Retype the items below without alteration, everything from the first line down to and including the line containing "family: Ericaceae", and nothing beyond it.

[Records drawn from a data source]
-*-

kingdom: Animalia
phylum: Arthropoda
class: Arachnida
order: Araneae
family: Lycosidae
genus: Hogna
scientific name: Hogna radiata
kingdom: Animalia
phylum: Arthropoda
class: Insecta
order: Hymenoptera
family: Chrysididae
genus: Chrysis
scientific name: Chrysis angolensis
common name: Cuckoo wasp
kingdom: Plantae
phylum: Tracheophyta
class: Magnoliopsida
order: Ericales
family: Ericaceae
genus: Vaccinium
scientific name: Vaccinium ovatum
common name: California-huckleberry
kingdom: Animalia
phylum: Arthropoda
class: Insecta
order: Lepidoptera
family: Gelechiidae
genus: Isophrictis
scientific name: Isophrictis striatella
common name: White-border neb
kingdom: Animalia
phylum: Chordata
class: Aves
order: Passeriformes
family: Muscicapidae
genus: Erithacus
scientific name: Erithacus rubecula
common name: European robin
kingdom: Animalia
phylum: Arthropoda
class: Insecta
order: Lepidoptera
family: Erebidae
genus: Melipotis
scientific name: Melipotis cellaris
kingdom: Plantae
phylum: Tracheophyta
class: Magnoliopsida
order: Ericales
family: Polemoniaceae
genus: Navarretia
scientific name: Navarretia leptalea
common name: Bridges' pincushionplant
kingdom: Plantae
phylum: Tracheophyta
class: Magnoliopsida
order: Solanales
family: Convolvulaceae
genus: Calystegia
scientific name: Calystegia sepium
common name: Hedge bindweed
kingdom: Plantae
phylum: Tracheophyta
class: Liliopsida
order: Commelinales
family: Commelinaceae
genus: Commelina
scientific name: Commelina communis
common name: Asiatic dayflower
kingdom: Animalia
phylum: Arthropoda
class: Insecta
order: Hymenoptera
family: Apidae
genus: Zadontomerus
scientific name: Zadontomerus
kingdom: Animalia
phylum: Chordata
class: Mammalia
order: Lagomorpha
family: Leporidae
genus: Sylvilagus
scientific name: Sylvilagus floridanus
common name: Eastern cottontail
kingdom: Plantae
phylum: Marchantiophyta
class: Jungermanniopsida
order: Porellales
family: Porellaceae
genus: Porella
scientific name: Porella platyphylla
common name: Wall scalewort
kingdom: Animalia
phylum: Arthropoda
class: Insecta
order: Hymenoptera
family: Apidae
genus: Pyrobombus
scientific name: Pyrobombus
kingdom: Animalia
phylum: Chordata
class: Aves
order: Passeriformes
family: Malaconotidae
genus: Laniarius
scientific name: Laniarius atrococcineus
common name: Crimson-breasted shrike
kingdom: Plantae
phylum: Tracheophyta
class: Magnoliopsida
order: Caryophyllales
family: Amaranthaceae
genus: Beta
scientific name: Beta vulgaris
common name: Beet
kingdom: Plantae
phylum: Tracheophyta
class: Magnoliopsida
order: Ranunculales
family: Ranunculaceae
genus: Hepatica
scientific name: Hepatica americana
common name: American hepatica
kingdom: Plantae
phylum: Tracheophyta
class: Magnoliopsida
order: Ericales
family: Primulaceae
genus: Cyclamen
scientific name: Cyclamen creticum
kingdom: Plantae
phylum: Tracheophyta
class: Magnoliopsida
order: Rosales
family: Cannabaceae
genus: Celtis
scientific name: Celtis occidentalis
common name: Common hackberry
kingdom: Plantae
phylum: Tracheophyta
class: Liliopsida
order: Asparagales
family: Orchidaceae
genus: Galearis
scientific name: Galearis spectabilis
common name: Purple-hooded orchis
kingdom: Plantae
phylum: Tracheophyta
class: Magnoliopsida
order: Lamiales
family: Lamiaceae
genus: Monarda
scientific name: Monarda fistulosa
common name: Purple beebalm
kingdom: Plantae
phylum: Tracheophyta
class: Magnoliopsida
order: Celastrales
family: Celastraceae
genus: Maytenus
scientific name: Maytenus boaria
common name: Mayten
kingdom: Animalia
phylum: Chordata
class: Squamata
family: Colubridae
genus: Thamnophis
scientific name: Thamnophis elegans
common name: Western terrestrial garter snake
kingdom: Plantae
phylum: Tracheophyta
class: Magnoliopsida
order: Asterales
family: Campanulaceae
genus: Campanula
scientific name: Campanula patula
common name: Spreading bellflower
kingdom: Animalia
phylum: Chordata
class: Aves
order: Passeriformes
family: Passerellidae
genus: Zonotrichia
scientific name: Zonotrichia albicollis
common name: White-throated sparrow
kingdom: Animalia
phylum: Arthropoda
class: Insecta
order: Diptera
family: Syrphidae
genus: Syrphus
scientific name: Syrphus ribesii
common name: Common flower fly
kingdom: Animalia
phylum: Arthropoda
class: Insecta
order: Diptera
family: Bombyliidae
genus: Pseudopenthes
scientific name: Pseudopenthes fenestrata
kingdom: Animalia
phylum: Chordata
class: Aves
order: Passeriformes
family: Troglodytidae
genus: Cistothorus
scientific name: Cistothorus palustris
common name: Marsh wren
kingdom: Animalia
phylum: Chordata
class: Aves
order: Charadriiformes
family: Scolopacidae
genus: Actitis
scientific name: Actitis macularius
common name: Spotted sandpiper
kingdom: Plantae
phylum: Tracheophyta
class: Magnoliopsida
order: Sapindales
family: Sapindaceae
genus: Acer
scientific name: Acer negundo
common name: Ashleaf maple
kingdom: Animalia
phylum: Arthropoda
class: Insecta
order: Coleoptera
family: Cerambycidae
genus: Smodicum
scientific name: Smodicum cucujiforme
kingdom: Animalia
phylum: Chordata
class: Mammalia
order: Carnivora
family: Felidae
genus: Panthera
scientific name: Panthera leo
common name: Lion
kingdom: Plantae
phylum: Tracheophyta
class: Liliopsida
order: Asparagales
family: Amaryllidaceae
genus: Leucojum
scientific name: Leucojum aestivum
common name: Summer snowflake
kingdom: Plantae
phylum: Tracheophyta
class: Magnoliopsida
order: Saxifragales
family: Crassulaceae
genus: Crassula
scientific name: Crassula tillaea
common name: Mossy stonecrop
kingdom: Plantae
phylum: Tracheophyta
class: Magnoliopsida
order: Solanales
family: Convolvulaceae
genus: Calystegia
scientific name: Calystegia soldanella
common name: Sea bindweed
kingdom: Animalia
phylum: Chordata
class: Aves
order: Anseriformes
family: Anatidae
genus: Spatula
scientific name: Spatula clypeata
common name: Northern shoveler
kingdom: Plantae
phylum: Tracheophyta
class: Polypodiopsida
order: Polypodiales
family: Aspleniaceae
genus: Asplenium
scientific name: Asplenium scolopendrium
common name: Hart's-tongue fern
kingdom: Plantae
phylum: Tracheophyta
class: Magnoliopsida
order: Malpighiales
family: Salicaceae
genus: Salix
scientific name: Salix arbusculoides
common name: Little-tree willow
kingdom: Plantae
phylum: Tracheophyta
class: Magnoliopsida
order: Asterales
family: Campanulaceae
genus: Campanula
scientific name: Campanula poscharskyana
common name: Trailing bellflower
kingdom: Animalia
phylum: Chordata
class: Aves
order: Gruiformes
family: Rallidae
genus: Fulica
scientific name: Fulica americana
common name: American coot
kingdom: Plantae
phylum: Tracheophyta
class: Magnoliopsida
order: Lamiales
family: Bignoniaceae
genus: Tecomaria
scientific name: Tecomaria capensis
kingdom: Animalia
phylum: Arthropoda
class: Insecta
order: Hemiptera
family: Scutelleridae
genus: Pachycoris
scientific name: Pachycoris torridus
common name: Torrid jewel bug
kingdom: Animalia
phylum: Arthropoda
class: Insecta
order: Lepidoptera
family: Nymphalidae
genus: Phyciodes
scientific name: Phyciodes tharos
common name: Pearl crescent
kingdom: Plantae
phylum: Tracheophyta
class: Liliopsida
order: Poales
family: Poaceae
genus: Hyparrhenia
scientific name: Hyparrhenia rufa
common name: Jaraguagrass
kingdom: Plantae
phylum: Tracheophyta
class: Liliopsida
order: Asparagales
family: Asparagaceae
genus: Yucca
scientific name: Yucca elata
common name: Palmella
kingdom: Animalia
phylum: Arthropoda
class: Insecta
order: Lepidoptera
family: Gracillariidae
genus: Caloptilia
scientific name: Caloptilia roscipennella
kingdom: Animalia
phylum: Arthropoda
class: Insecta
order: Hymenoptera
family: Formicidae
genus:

-*-

■ THE ANSWER ■
kingdom: Animalia
phylum: Arthropoda
class: Arachnida
order: Araneae
family: Lycosidae
genus: Hogna
scientific name: Hogna radiata
kingdom: Animalia
phylum: Arthropoda
class: Insecta
order: Hymenoptera
family: Chrysididae
genus: Chrysis
scientific name: Chrysis angolensis
common name: Cuckoo wasp
kingdom: Plantae
phylum: Tracheophyta
class: Magnoliopsida
order: Ericales
family: Ericaceae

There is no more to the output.